Hayatta bir dostu olmalı insanın; fırtınalı sularda sığınacağı bir limanı olmalı insanın. Bazen yol aldığı hayat denizinde;yaşadığı hortumlardan, girdaplardan ve yaşanılan fırtınalardan körfezine sığınabileceği, iskelesinde demirleneceği bir dostu olmalı insanın. Yani kucak açmalı insan dostuna. Her ne kadar acı olsa da gerçekler zehri şerbet tadında ikram etmeli ona. Yalansız, hilesiz ve güven içinde yüreğini bağlamalı inşa dostuna.
Hayatta bir dostu olmalı insanın; ulu bir çınar gibi tüm asaleti ve varlığıyla dimdik durmalı dostunun yanında. Bazen hayatın kavurucu sıcağında, yaşamanın ahenkli yoğunluğunda dostunun gölgesinde dinlenebilmeli insan. Dağ gibi olmalı hem başı karlı hem de dumanlı olmalı. Hayat kavgasını iyi bilmeli, yaşamayı güzel görmeli, dostluğu iyi okumalı. Yani gün gürmüş olmalı. Yüzünde hayatın izi, anlında yaşamın çizgisi, gözlerinde umut ve sadakat olmalı. Onun gözlerine bakınca rahatlamalı, sözlerini duyunca hayatta dört elle sarılmalı insan.

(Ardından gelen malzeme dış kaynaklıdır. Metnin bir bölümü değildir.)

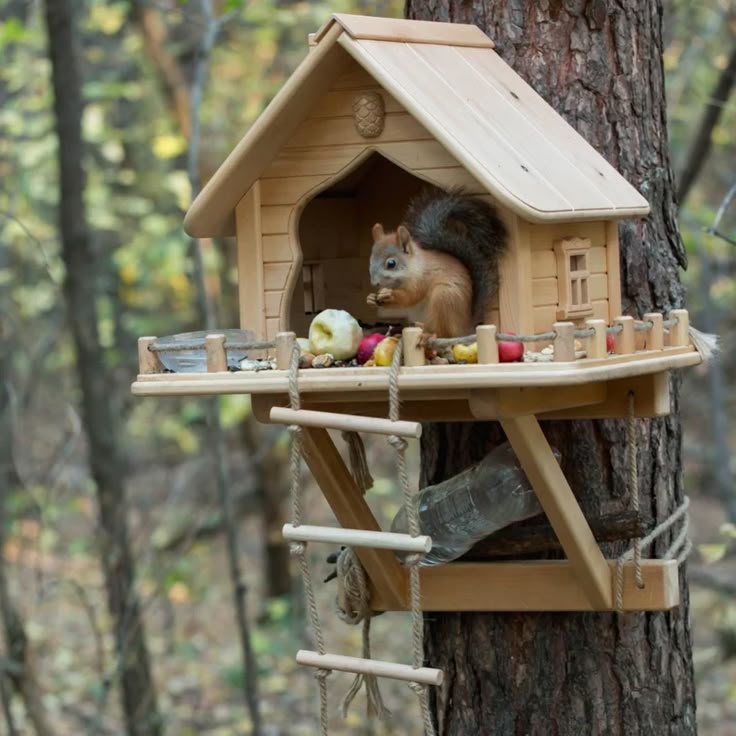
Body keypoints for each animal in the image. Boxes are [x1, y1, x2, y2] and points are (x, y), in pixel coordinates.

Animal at [366, 190, 506, 340]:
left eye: (391, 264)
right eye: (370, 259)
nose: (374, 283)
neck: (414, 267)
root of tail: (465, 326)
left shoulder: (422, 279)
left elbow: (410, 296)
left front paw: (388, 294)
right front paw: (371, 298)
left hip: (443, 297)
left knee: (444, 334)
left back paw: (429, 335)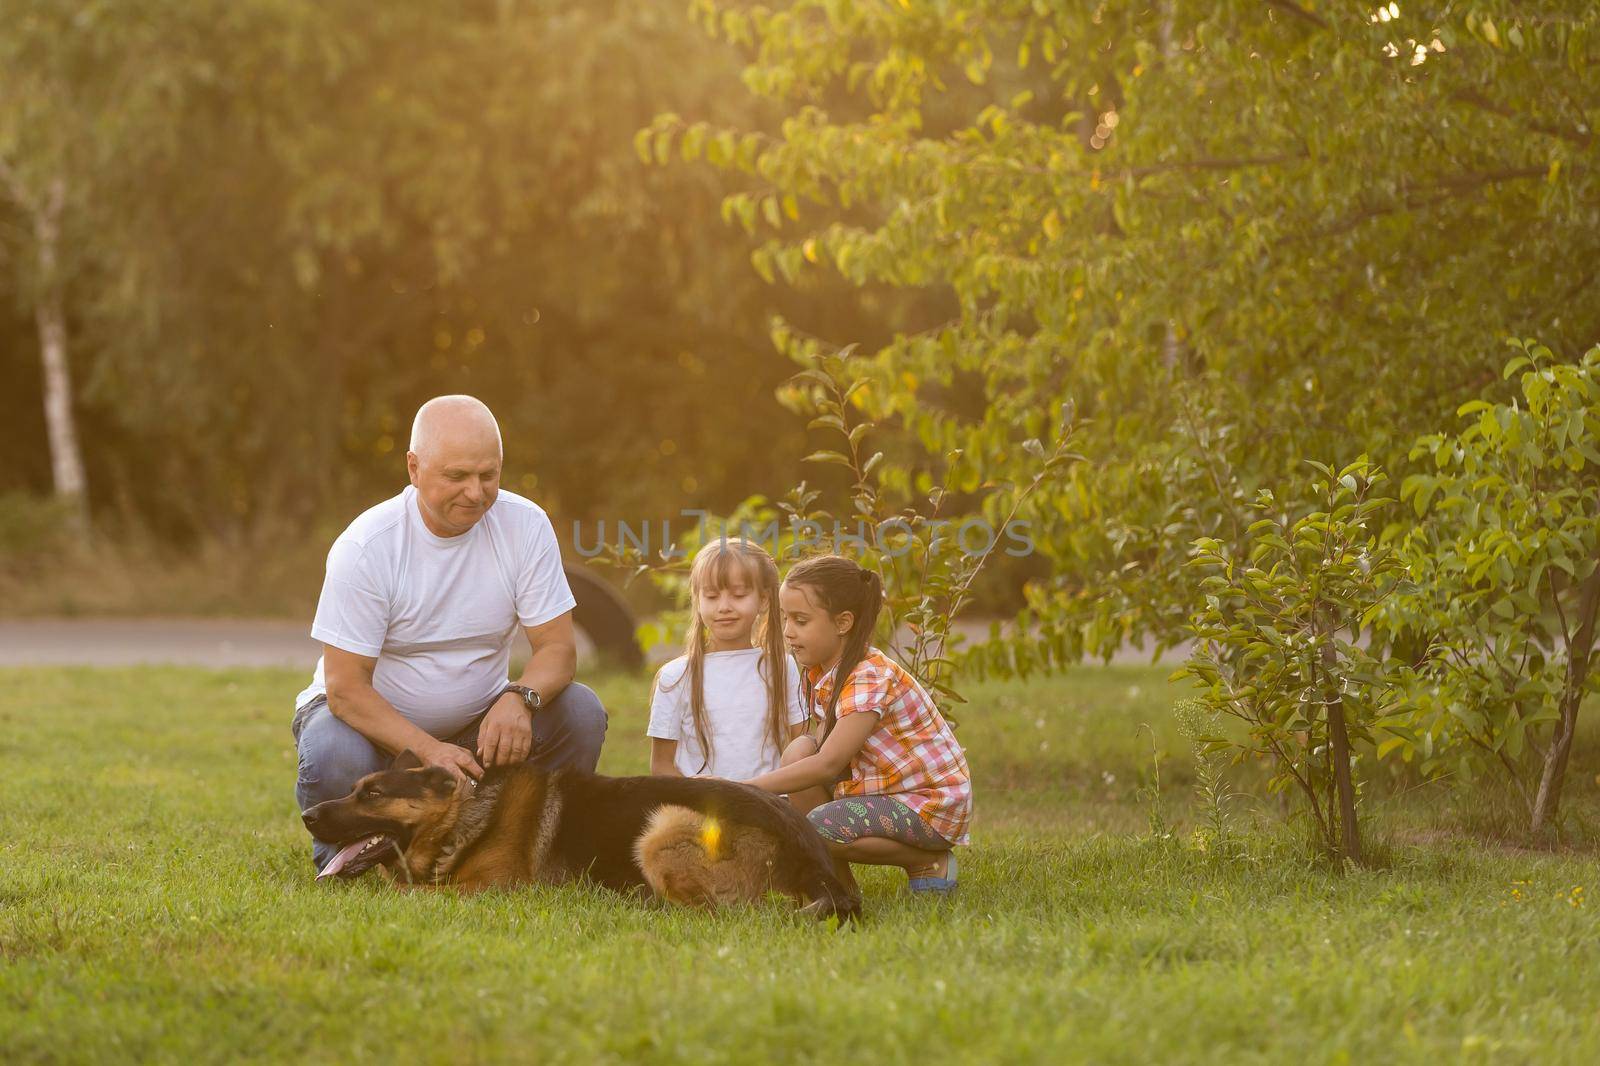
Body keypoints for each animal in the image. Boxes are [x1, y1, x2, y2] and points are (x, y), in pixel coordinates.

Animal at [300, 752, 864, 915]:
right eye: (354, 790)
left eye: (372, 795)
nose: (308, 817)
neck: (463, 818)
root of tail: (814, 859)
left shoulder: (495, 888)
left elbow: (408, 892)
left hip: (661, 825)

Hayatta bir dostu olmalı insanın; ne tavşan gibi korkak ne de serçe gibi ürkek olmamalı. Aslan gibi cesur, kurt gibi kuvvetli de olmamalı. Yani kendine fazla güvenmemeli insan. Aklıselim davranmalı, sabırlı olmayı bilmeli, yerine güre temkinli hareket etmeli. Yani dostunun dostu, dostun hası olmalı insan.
Hayatta bir dostu olmalı insanın; beklemediği bir anda aramalı, hal hatır sormalı. Dostluk ümitlerini ekebilmeli dostunun yüreğine, kendini unutturmamalı dostuna. Bazen aklına düşmeli bak dostum “ben buradayım” diye bilmeli insan dostuna.

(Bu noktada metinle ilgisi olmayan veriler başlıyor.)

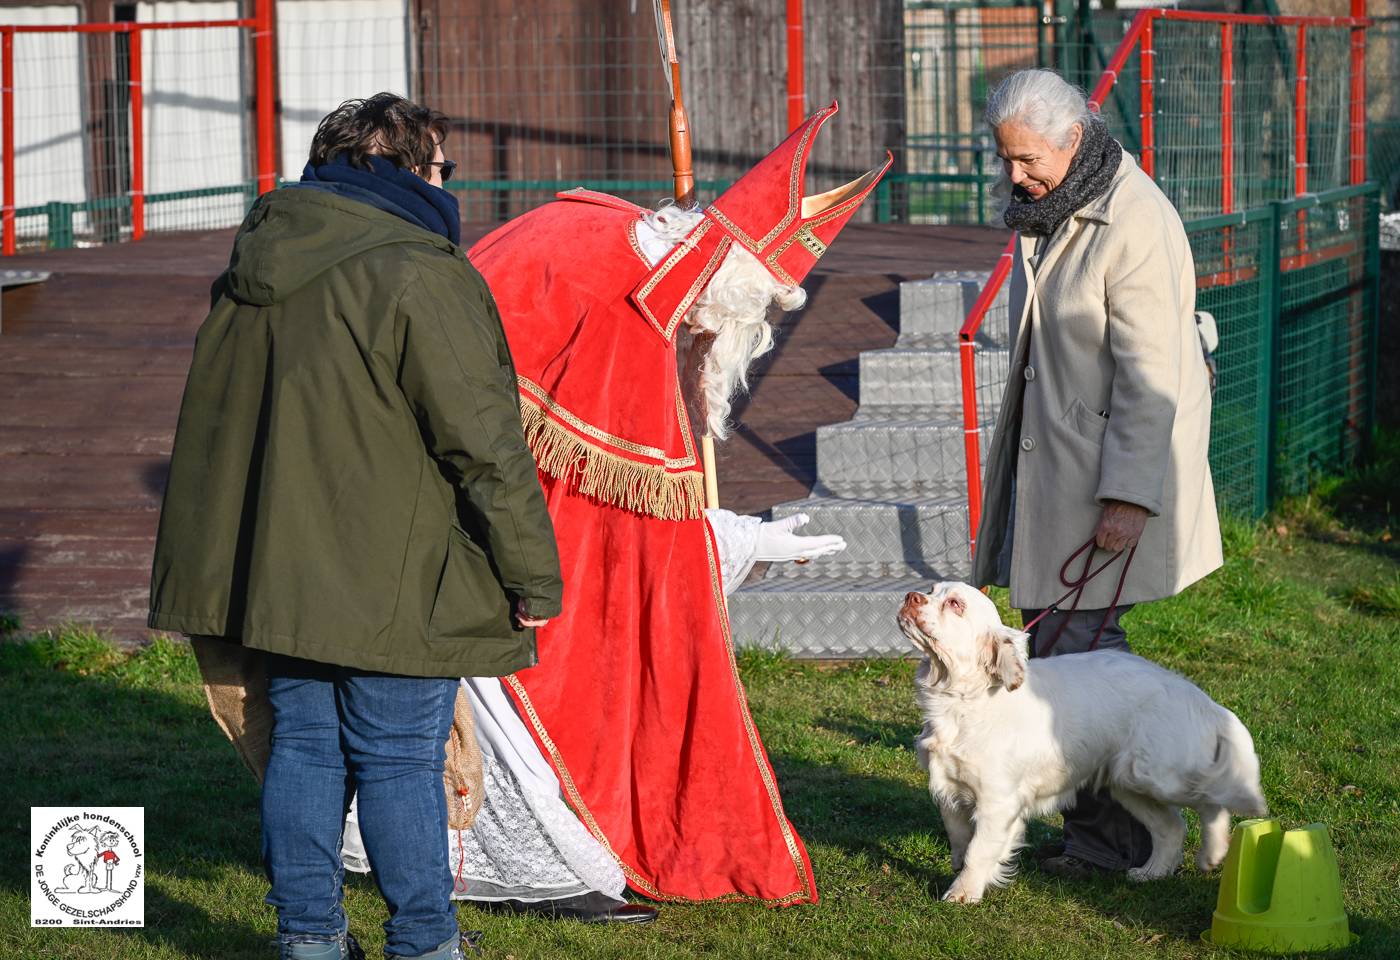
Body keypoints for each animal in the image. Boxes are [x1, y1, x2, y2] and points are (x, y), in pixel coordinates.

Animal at [896, 582, 1271, 906]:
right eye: (931, 590)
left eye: (955, 604)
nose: (910, 597)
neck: (962, 700)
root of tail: (1197, 696)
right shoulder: (949, 789)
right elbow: (960, 839)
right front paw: (962, 874)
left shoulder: (997, 801)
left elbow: (978, 849)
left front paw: (963, 892)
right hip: (1127, 783)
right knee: (1172, 827)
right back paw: (1151, 873)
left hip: (1159, 776)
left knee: (1211, 802)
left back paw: (1213, 854)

Hayatta bir dostu olmalı insanın; ekmek gibi, su gibi, hastalandığında şifa gibi, uykusuz kaldığında ise tatlı bir uyku gibi yokluğunda hissetmeli onu insan. Dostluğuna leke getirmemeli, dostluğu bilmeli o kitabı iyi okumalı, önce dost olmalı, sonra dost aramalı insan.